600 UU Indonesia Masih Warisan Kolonial, di Belanda Sudah 17 Kali Diubah



Meskipun sudah 70 tahun merdeka dari penjajahan, namun Republik Indonesia masih menggunakan sangat banyak undang-undang (UU) dan peraturan warisan Hindia Belanda.

“Penelitian tahun 1987 di Badan Pembinaan Hukum Nasional (mengungkap), lebih dari 600 –mulai dari– undang-undang sampai kepada peraturan pelaksanaannya, (adalah) warisan kolonial Belanda yang belum kita ganti,” ungkap Hakim Mahkamah Konstitusi Dr Wahiduddin Adams, SH MA.

Hal itu ia sampaikan sebagai pembicara dalam Halaqah Nasional “Kontribusi Hukum Islam dalam Pembangunan Hukum Nasional” di Gedung Nusantara V DPR/MPR RI, Senayan, Jakarta, Kamis, 28 Shafar 1437 H (10/12/2015).

Wahiduddin mencontohkan, Kitab Undang-undang Hukum Perdata (KUHPer) yang berlaku di Indonesia saat ini masih memakai warisan Belanda.

“(Padahal) di Belanda sudah diubah 17 kali,” ungkapnya di depan ratusan peserta halaqah termasuk awak hidayatullah.com.

Ia menuturkan, pada masa awal kemerdekaan Indonesia 70 tahun lalu, Belanda mewarisi sangat banyak UU. Sehingga Indonesia hanya mampu merespon dengan aturan peralihan pada UU Dasar 1945.

Yang di situ, katanya, intinya hanya menyatakan bahwa UU warisan Belanda masih berlaku sepanjang belum diatur.

Ia menjelaskan, ada lima hukum dasar (basic laws) peninggalan Pemerintah Hindia Belanda yang belum bisa diganti oleh Pemerintah Indonesia. Yaitu KUHPer, KUH Acara Perdata (KUHAPer), KUHPidana, KUHAP, dan KUHDagang.
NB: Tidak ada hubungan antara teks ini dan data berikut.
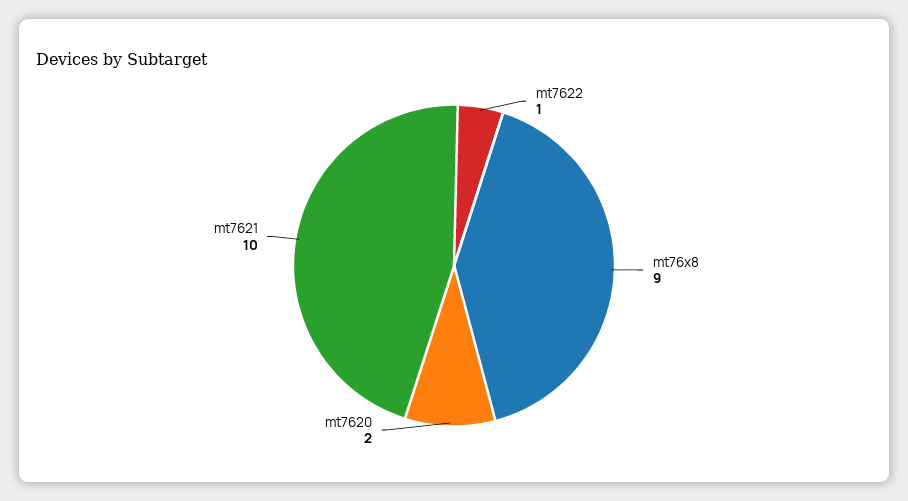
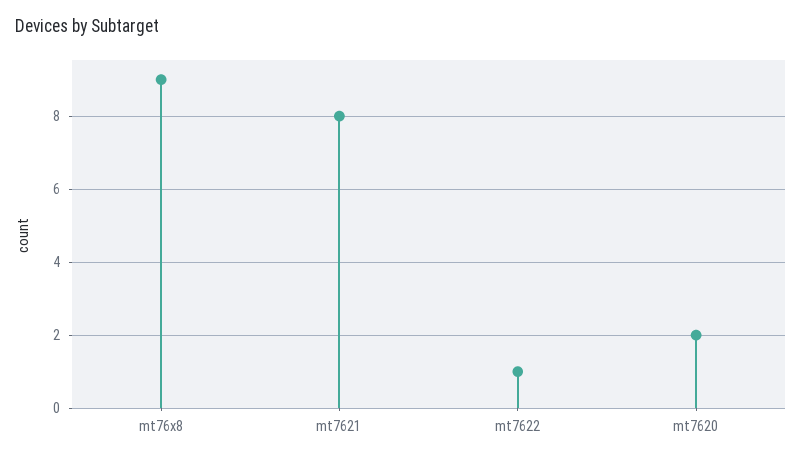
  {
    "mt7622": 1,
    "mt76x8": 9,
    "mt7620": 2,
-   "mt7621": 10
+   "mt7621": 8
  }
“Oleh sebab itu yang dilakukan adalah dengan modifikasi. Kita tidak mengubahnya atau menggantinya dengan kodifikasi,” ujarnya.

Bantu DPR

Saat ini, masih kata Wahiduddin, KUHP peninggalan Belanda sudah dan sedang dibahas oleh Komisi III DPR RI dalam bentuk Revisi UU KUHP. “Setelah 34 tahun baru sampai di DPR dan mulai dibahas sejak periode yang lalu tapi sekarang dilanjutkan,” paparnya.

Adanya pembahasan itu, menurutnya, merupakan kesempatan untuk mentransformasikan nilai-nilai atau ketentuan-ketentuan hukum Islam ke dalam hukum nasional.

Ia menaksir, ada sekitar 766 pasal yang sedang dibahas dan bisa bertambah. Pembahasan itu tentu memerlukan pemikiran.

“Intinya adalah teman-teman di DPR itu dibantu, dibantu, Pak. Jangan hanya sekadar kita berikan ungkapan-ungkapan besar. Iringin, ikuti. Baik ketika pembahasan yang bersifat umum, di rapat kerjanya, rapat panjanya, di tim perumus-perumus, dibantu, Pak. Agar ini jalan,” pesannya bersemangat kepada para hadirin.

Sebab, menurutnya, anggota DPR memiliki keterbatasan. “Mereka punya tugas anggaran, juga tugas lainnya dari bidang legislasi,” pesannya didamping anggota Komisi III DPR RI Nasir Djamil.